Metrologists are proposing updates to the International System of Units (SI) to better account for quantities that have no dimension. Credit: Jeff Goode/Toronto Star/Getty

Water is a precious resource. So protest erupted when, last September, India’s Supreme Court ordered Karnataka state to release 15,000 cusecs (cubic feet per second) of the stuff per day to its downriver neighbour, Tamil Nadu. But what irked keen-eyed scientists was the nonsensical nature of the order. Cusec is a rate of flow, analogous to speed, not something that can be done “per day”. Taken literally, the order was meaningless.

Dimensional analysis is supposed to prevent such errors. This involves calculating units in their own equation, for example dividing metres by seconds to get the unit for speed: metres per second. It’s a handy way to sanity-check an answer — and shows that the quantity in the above court order is akin to acceleration, rather than rate or volume. 

But such an analysis can come a cropper in the face of quantities that do not have dimensions such as length or time — including radians (the ratio of the length of an arc of a circle to its radius) and anything countable, such as a number of atoms. The issue arises because the International System of Units (SI) allows combinations of only seven basic dimensions and their units (such as length in metres), and allocates quantities with no extent in these dimensions a unit of ‘1’. That makes life simple, but hides crucial information. For example, a turning force, torque, is often measured in joules per radian.
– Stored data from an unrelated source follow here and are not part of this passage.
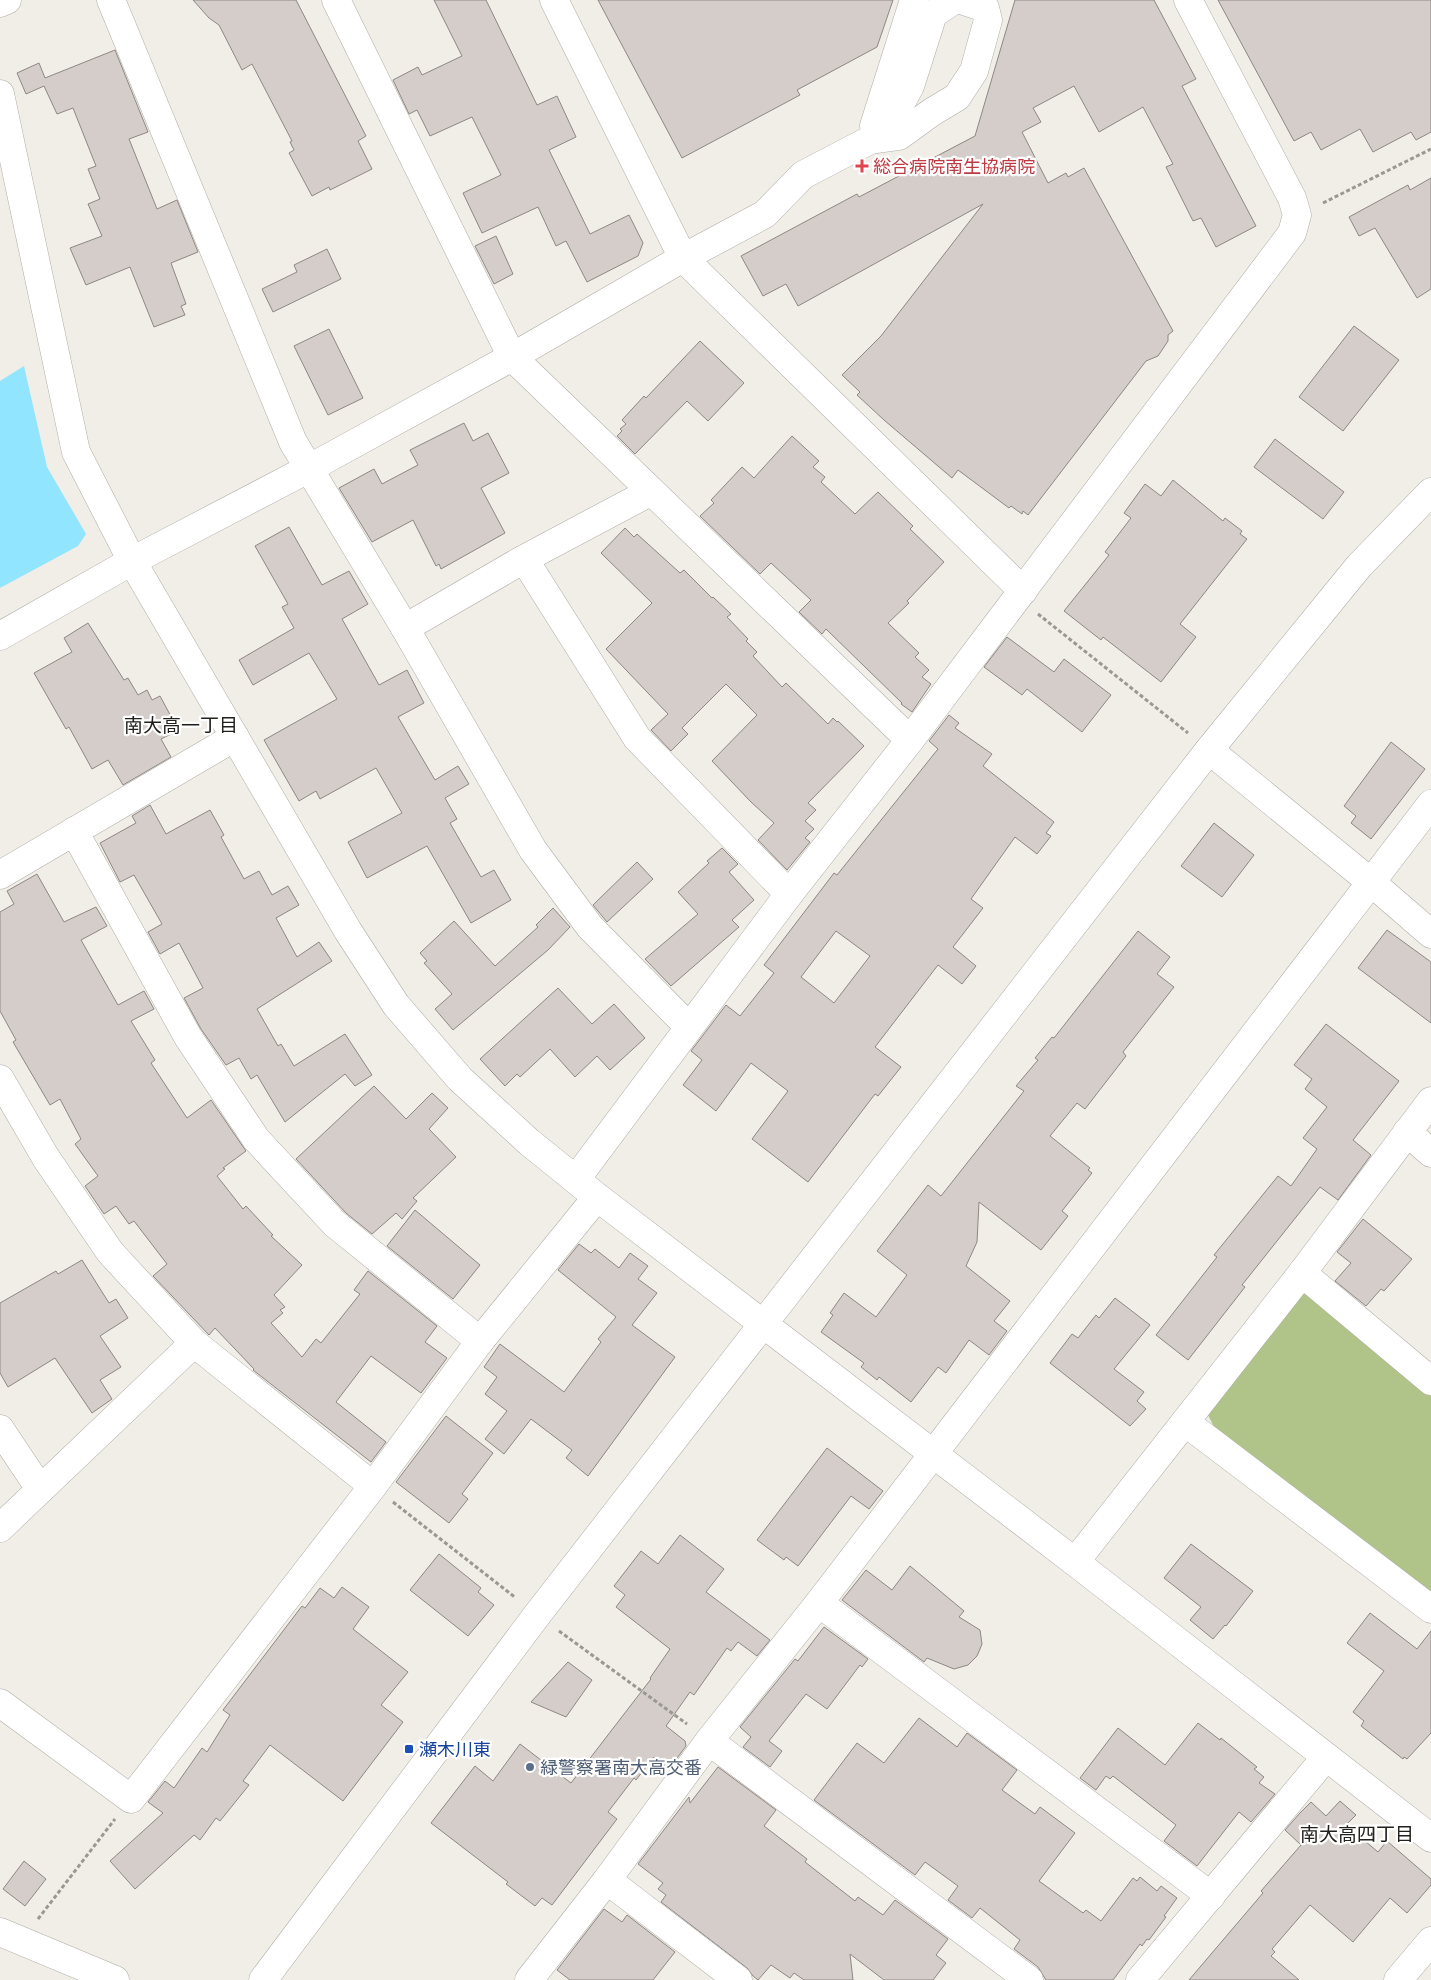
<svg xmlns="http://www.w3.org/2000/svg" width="1431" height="1980" font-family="'PT Sans Narrow','Noto Sans JP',sans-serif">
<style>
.green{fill:#b0c489}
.water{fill:#92e5fe}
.building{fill:#d4cdc9;stroke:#8e8784;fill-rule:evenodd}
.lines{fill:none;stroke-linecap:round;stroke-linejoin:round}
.minor-casing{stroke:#afada7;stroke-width:29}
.path{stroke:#999893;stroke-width:3;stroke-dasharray:4 2.5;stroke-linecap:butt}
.minor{stroke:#fff;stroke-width:28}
.health-dot{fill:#e0444e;stroke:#fff;stroke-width:2}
.transit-dot{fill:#1a4fb4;stroke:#fff;stroke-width:2}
.service-dot{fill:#5c6f8a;stroke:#fff;stroke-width:2}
.labels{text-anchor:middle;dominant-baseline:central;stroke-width:4.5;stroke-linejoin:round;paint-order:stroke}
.health-label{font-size:18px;fill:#be3a42;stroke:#fff;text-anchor:start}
.transit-label{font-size:18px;fill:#164399;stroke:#fff;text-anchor:start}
.service-label{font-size:18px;fill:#4e5e75;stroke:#fff;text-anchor:start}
.neighbourhood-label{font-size:19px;fill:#21211e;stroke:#fff}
</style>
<rect width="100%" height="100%" fill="#f0eee7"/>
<path class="green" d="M1301,1294H1310L1431,1396V1593L1214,1427L1207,1413Z"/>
<path class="water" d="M24,366L47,467L86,534L78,546L0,588V381Z"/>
<g class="building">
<path d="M193,0H296L366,136L358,141L372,169L330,190L329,187L312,196L289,153L294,150L290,142L292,141L252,64L242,70L219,25L209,18Z"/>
<path d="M434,0H486L537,105L557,96L576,137L549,150L590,234L629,215L643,243L638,256L587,282L566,241L556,246L538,207L482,233L463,193L501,175L472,117L430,136L417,110L409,114L393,80L418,67L422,75L462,56Z"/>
<path d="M598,0H893L877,47L797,90L800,95L682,158Z"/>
<path d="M1015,0H1154L1196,79L1182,86L1256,226L1216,247L1201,218L1193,221L1166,167L1173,164L1143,107L1099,132L1074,86L1033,108L1041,122L1022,132L1048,183L1066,173L1068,177L1084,168L1173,331L1168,335V341L1158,356L1146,361L1028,515L1023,511L1022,514L1011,506L1009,508L958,470L952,478L884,420L857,395L860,392L842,375L881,336L983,204L798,306L786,284L763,296L741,256L857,194L859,197L975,136Z"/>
<path d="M1218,0H1431V132L1416,140L1411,132L1373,152L1360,129L1321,150L1311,132L1294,141Z"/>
<path d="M115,50L148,132L129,139L157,209L177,200L198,252L171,263L186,304L181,306L185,315L154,327L130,267L86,285L70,248L102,236L88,204L100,199L88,169L96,166L73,108L57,114L44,86L26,94L17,73L39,63L45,78Z"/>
<path d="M1431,178V289L1417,298L1375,228L1359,236L1349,217L1408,185L1410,190Z"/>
<path d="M496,236L513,274L494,284L475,246Z"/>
<path d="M327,249L341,279L273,312L262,289L297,272L294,265Z"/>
<path d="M1354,326L1399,360L1343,431L1299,397Z"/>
<path d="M329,329L363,398L328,415L294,346Z"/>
<path d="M700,341L744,383L708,421L687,401L635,454L617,436L622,431L620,429L626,424L622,420L644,396L646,398Z"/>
<path d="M464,423L473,441L488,433L509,473L481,488L505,533L441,569L439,564L436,566L413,520L372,542L339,488L374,469L382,484L418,465L410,450Z"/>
<path d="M792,436L819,461L813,467L825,477L821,482L855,514L878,492L913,526L910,529L944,562L907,601L909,603L888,623L919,653L915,657L929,670L922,677L931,684L912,712L901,704L902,703L826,629L822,634L799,612L811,600L771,563L760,574L700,516L714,503L711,500L742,467L754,478Z"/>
<path d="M1275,439L1344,492L1323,519L1254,467Z"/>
<path d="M1173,480L1223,521L1225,518L1242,531L1240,534L1247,539L1180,624L1196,637L1161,682L1103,637L1101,640L1064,611L1109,555L1105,552L1131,518L1124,513L1145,484L1161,496Z"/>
<path d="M289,527L322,585L349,571L368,604L342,619L379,685L407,670L424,703L398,717L435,780L458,766L469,784L445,798L457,819L450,823L481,877L494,870L511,900L471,923L427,846L367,878L348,842L402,813L376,768L320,799L316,791L299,801L264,740L337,699L309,653L253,685L239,660L294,628L282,607L288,604L255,546Z"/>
<path d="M625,528L634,537L637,534L680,573L684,570L712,598L713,597L731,614L727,617L748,639L746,641L757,652L753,656L782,687L786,683L828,724L833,718L837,722L838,721L864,746L808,803L816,810L805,821L814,829L805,838L810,842L787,870L758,840L774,823L751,802L712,761L757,715L726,684L682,728L688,734L671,751L651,730L668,714L606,649L652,603L601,553Z"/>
<path d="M88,623L124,680L128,678L138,695L147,690L152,700L160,696L174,722L168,725L173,733L161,739L171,757L123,785L108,760L92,769L69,727L66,729L34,673L72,652L64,638Z"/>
<path d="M1007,637L1054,672L1064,659L1111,695L1082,732L1027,689L1022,695L984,667Z"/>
<path d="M949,715L959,723L955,728L992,754L983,766L1054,822L1046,833L1051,836L1037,854L1015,837L971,899L983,908L953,947L976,966L962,984L938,965L875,1047L901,1067L878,1096L875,1094L808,1182L752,1139L788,1091L751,1063L716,1111L683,1085L702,1060L691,1051L726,1005L740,1016L774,973L764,965L834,873L837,875L938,749L929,741ZM836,931L870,956L834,1003L801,977Z"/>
<path d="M1391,742L1425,769L1371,839L1351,823L1356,816L1344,806Z"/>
<path d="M150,805L166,834L210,810L224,835L221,837L244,879L259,871L272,895L288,886L299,905L276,918L297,957L319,942L332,961L257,1009L278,1046L281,1044L294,1066L345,1034L372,1075L355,1086L345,1074L285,1122L257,1075L251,1079L239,1058L226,1065L201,1029L184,998L203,988L179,943L160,954L148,932L162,924L134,875L120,882L100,843L136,823L132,816Z"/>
<path d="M1214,823L1254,855L1222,897L1181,866Z"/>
<path d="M722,848L738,864L729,872L754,900L732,920L739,927L671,986L645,959L698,914L678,892L709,863L707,861Z"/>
<path d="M637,862L653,879L607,922L593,905Z"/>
<path d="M37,874L64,922L96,907L107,926L81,940L118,1005L144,991L154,1009L131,1021L155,1060L151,1063L187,1118L211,1100L246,1151L223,1168L225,1169L217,1176L243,1209L246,1206L273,1235L271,1236L302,1265L274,1295L285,1307L280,1310L283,1313L271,1323L302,1357L316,1339L321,1343L360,1294L354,1290L368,1271L437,1326L425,1342L447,1358L421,1393L371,1356L336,1402L386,1442L371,1462L253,1370L254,1369L215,1328L209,1335L153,1276L167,1264L134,1221L129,1224L116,1206L104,1214L85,1186L98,1176L75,1144L81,1139L60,1099L50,1105L13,1042L16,1040L0,1011V912L14,904L7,891Z"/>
<path d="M553,908L570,927L548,950L453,1030L435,1009L452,994L424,963L427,961L420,953L454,921L495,966L538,927L536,925Z"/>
<path d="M1387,930L1431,962V1023L1358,968Z"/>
<path d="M1138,931L1170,957L1157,974L1174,987L1123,1052L1126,1056L1085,1109L1077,1103L1050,1136L1090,1168L1088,1170L1092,1173L1062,1211L1068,1216L1041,1250L979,1202L977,1242L966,1266L1010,1301L994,1321L1007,1331L989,1355L969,1340L946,1373L938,1367L911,1402L879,1377L877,1380L861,1367L864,1363L821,1332L833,1315L830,1313L844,1293L876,1317L907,1275L877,1251L928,1185L941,1196L1024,1091L1016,1086L1038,1060L1035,1058L1052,1037L1054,1038Z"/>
<path d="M558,988L592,1024L614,1004L645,1038L610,1070L597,1056L575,1077L550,1049L520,1077L517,1074L505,1086L480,1059Z"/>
<path d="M1326,1024L1399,1081L1353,1140L1371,1155L1338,1200L1320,1187L1242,1285L1245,1287L1188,1360L1156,1335L1217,1257L1214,1255L1278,1176L1291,1186L1317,1149L1303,1138L1327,1107L1305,1089L1312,1079L1294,1065Z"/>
<path d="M374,1086L406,1119L432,1093L448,1108L429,1129L456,1157L413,1198L417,1201L402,1219L396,1213L372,1234L346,1213L296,1159Z"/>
<path d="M415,1210L480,1265L453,1299L387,1246Z"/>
<path d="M1363,1219L1412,1259L1384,1291L1381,1289L1366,1306L1335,1281L1351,1263L1337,1252Z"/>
<path d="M579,1244L591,1253L595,1249L619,1268L630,1253L648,1266L638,1279L657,1293L632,1325L675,1357L588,1476L566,1458L572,1450L531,1419L504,1454L485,1439L507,1411L485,1394L497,1377L484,1367L500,1344L564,1392L601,1342L598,1339L616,1317L558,1270Z"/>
<path d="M82,1260L109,1303L116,1299L128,1318L100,1336L121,1367L100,1380L112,1399L92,1413L55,1358L8,1387L0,1373V1303L56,1271L58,1274Z"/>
<path d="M1115,1298L1150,1325L1114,1369L1144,1392L1137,1401L1146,1409L1130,1426L1050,1363L1072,1334L1078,1338L1096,1315L1099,1318Z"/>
<path d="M446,1416L493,1453L462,1494L468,1499L449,1523L396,1482Z"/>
<path d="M827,1448L883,1491L869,1509L851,1496L798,1566L786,1557L784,1560L757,1540Z"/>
<path d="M680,1535L724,1569L706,1592L770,1640L757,1656L738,1642L731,1651L727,1648L694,1695L690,1692L666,1726L685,1741L686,1746L669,1769L654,1757L636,1780L634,1778L608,1812L617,1819L552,1905L542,1898L535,1906L506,1884L508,1882L431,1823L475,1766L493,1781L520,1744L571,1783L651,1679L650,1678L670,1649L616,1607L625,1595L614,1586L641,1551L658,1564Z"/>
<path d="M1191,1544L1253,1591L1226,1626L1225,1625L1213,1639L1190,1620L1201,1607L1164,1578Z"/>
<path d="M439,1554L481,1588L478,1592L494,1605L468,1636L410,1590Z"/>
<path d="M910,1566L964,1611L959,1617L980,1630L982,1644L980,1649L977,1656L968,1665L954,1669L927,1658L924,1662L842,1600L866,1570L892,1590Z"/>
<path d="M342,1587L369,1607L353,1629L408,1672L381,1705L403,1722L343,1801L270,1745L243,1781L249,1785L220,1821L216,1818L200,1840L194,1835L135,1889L110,1861L163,1813L148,1802L165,1781L174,1788L202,1748L207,1752L230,1715L223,1710L302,1606L305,1608L320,1588L334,1598Z"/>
<path d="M1370,1613L1417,1649L1431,1631V1733L1407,1759L1404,1757L1403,1759L1361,1726L1364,1721L1353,1712L1384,1671L1347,1643Z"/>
<path d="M824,1627L868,1659L862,1667L860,1665L827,1709L806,1694L769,1741L782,1751L770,1767L743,1747L751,1737L740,1727L795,1659L798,1661Z"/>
<path d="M568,1662L592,1680L566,1717L531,1702Z"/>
<path d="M919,1718L957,1747L967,1733L1017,1770L1002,1790L1035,1814L1040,1807L1075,1833L1039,1881L1083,1913L1086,1910L1101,1921L1133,1878L1137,1881L1140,1877L1157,1891L1161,1886L1177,1898L1164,1916L1166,1917L1149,1940L1147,1939L1142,1946L1140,1944L1113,1980H1046L1038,1967L1014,1949L1020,1940L980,1908L972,1918L948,1900L958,1886L925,1862L915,1875L814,1800L857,1743L884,1763Z"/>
<path d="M1198,1723L1220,1740L1221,1738L1257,1767L1254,1769L1264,1777L1259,1783L1275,1794L1251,1822L1239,1812L1197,1866L1164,1841L1176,1825L1113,1776L1110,1779L1106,1776L1096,1790L1080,1778L1118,1728L1165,1765Z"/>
<path d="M718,1767L776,1810L764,1826L807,1859L805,1862L855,1901L858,1897L883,1915L895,1900L948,1939L936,1955L946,1963L933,1980H884L850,1954L853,1980H804L794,1973L790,1978L771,1965L758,1980L753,1976L747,1968L661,1902L666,1895L658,1889L663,1883L638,1864L689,1797L690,1803Z"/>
<path d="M1340,1801L1356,1815L1346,1825L1378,1852L1387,1841L1431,1879V1885L1407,1913L1390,1898L1353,1942L1310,1905L1272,1949L1275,1952L1271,1956L1299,1980H1189L1263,1893L1261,1891L1301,1845L1285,1830L1300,1813L1311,1802L1326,1816Z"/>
<path d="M24,1861L46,1879L25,1906L3,1889Z"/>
<path d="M604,1909L622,1922L627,1915L675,1952L653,1980H570L557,1970Z"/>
</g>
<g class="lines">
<defs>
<g id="minor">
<path d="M111,0L293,442L405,628L533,850L590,927L689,1027"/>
<path d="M336,0L512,357L910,740"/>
<path d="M554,0L683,258L1023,591"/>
<path d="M0,3L7,0"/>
<path d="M0,94L76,452L132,561L348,931L396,1005L460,1079L529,1142L597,1197L1075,1562L1431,1838"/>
<path d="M874,126L914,0"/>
<path d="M870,140L899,136L932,112L957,97L974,71L988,20L985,8L961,0"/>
<path d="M524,559L637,738L789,894"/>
<path d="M405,628L524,559L650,492"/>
<path d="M0,636L132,561L308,469L512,357L683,258L765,214L803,175L870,140L896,112L910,86L933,14L954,0"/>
<path d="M1209,750L1372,883L1431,934"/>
<path d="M74,831L188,1037L256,1139L335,1224L480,1341"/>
<path d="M0,875L235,737"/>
<path d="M0,1079L46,1158L110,1252L194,1343L373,1486"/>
<path d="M1407,1132L1431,1153"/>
<path d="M576,1179L789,894L910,740L1292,233L1297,215L1292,198L1188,0"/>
<path d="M1302,1273L1431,1381"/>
<path d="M1185,1422L1431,1609"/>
<path d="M0,1429L40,1489"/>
<path d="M0,1528L194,1343"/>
<path d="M1075,1562L1302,1273L1431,1101"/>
<path d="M819,1603L1211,1896"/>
<path d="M0,1703L131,1799L373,1486L480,1341L597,1197"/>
<path d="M709,1741L1029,1980"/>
<path d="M607,1880L738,1980"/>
<path d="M0,1932L115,1980"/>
<path d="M263,1980L537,1615L1209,750L1359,566L1431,492"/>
<path d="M529,1980L607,1880L709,1741L819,1603L1431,804"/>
<path d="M1140,1980L1326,1757"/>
<path d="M1398,1980L1431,1941"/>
</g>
</defs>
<use href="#minor" class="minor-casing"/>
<g class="path">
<path d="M1323,203L1431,149"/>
<path d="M1038,614L1188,733"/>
<path d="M393,1502L516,1598"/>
<path d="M559,1631L687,1724"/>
<path d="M38,1919L115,1819"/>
</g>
<use href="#minor" class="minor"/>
</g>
<path class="health-dot" d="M859.5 158.5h5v5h5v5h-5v5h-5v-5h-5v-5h5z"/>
<rect class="transit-dot" x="404" y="1744" width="10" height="10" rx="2.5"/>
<circle class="service-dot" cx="530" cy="1767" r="5"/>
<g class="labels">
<g class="health-label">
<text x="873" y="166">総合病院南生協病院</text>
</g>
<g class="transit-label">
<text x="419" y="1749">瀬木川東</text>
</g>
<g class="service-label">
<text x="540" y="1767">緑警察署南大高交番</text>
</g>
<g class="neighbourhood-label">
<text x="181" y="725">南大高一丁目</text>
<text x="1357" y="1834">南大高四丁目</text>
</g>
</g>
</svg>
In dimensional analysis, that confusingly becomes joules, the same unit as energy. Hertz — cycles per second — reduces to ‘per second’, just like the frequency of non-periodic events.

Informally, physicists get around this by explicitly including the extra information. But software struggles to do that in a consistent way, and the inability to deal with this quirk formally is irksome. 

Solutions exist. For example, radians could be made a new SI unit, and the unit 1 could be formally coupled with notation that includes the type of quantity that it represents. The SI system is nifty, but its real beauty is its coherence. Avoiding nonsense may require for­going brevity for clarity.